When Francis Bearsley died, the company abruptly ran out of suitable family members to run it. Three of his sons-in-law became partners but none of them were qualified to lead the company. Dr Edward Whitaker Gray was the most distinguished of the three, a surgeon-turned-botanist who held important positions in such institutions as the British Museum and the Royal Society. He played little part in the company beyond persuading it to trade in some medicines. His son, Francis Gray, who died at the age of 30, was a partner in the Oporto house but spent most of his time in London.
This situation might have been disastrous as these were the years of the peninsular campaigns of the Napoleonic Wars. By 1808 the French army was fast advancing through Spain and there was a rush to make British possessions safe by transferring ownership to a friendly non-British company or, in the case of the wines, to arrange shipment to Britain.
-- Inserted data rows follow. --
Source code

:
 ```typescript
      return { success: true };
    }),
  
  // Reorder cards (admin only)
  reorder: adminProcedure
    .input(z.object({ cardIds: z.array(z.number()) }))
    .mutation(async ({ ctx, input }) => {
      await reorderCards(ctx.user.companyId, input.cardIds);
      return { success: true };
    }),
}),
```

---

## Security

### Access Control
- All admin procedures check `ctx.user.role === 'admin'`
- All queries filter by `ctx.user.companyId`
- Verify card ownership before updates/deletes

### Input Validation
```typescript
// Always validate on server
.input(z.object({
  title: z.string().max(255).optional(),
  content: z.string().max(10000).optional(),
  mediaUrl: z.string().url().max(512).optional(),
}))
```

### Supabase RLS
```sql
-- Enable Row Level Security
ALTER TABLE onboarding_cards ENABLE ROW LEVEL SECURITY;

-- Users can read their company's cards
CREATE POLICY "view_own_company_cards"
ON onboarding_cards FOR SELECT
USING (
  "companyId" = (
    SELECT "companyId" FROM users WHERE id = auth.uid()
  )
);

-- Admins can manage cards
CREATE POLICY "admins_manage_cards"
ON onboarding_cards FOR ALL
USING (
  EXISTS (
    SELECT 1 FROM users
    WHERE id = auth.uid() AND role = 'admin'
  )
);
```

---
Fortunately, the firm’s Oporto employees included an enterprising American of Turkish descent called Joseph Camo. As an American citizen the French would not regard him as an enemy and possessions entrusted to his care stood a chance of being left alone. In his book Oporto Old and New, published in 1899, the historian of the Port trade Charles Sellers describes Camo as ‘a typical American, a man full of energy, fertile in resource and never wanting in pluck, three qualities absolutely indispensable in those distressful days’. The company recognised that Camo was vital to its survival and awarded him a one-sixth share in the Oporto partnership in return for his remaining in Oporto to run the company after all the British merchants had left.
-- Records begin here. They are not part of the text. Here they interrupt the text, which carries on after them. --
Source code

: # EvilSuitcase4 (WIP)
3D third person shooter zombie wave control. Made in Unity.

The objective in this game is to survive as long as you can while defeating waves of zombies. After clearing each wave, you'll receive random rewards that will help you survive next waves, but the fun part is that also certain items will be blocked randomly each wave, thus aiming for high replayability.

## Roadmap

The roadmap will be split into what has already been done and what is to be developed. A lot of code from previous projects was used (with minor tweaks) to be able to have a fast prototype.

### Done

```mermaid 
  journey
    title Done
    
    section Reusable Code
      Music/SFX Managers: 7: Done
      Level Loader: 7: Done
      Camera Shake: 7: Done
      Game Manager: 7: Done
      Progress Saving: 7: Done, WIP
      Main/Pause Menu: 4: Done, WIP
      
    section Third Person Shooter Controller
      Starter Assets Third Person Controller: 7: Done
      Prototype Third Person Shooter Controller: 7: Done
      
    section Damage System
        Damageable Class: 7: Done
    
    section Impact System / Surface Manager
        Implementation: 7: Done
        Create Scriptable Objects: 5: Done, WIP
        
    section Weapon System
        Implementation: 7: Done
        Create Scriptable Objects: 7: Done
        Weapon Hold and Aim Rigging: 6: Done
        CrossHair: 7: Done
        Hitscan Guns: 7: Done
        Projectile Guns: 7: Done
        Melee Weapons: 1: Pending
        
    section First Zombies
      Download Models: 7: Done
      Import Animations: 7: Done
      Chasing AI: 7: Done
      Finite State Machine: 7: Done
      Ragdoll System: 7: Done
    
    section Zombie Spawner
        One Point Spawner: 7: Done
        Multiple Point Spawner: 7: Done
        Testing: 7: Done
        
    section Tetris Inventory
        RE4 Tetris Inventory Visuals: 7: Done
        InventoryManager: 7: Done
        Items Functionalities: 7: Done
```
Camo’s first challenge was to arrange for as much wine as possible to be shipped to Britain. In December 1808 Napoleon occupied Madrid and given the ease of his progress, few ship owners or captains were keen to sail to Oporto. Three ships did eventually arrive with orders to collect 632 pipes of Port, including some consignments from other British-owned houses. But when they reached Oporto they were unable to tie up at the quayside. It was now February 1809 and torrential rain, combined with snow melt further upriver, had swelled the river to a flood and the sand bar at the entrance to the estuary was blocked by fallen trees and other debris. On 17th March Camo finally succeeded in loading the vessels but they remained unable to reach open sea. On 29th March the French army reached Oporto. The French troops did their best to loot the three vessels, which remained at anchor in the river, but were defeated by the size of the barrels. Eight pipes belonging to Offley were taken and one and a half pipes belonging to Webb, Campbell, Gray & Camo, the name under which the company was then known. In June British forces commanded by Lord Arthur Wellesley took Oporto in a swift and dramatic victory and in July the three ships finally docked safely at Portsmouth.
The enterprising Mr Camo continued to buy wine up until six days before the French entered Oporto and resumed business 21 days after Wellesley’s troops retook the city. None of the partners in other British houses would return for one or two years so he had a clear field. The year of 1809, which could have proved disastrous for the company, was instead one of great success.
From 1808 to 1811, Camo was the only working partner in the Oporto house. With peace established, he began to enjoy the fruits of his new position. He became a member of the Factory House, the building where the British Port shippers had their association and which they had re-occupied in November 1811. However, in 1812 he resigned his partnership to pursue other interests, heading for London and then to France where he died in 1816.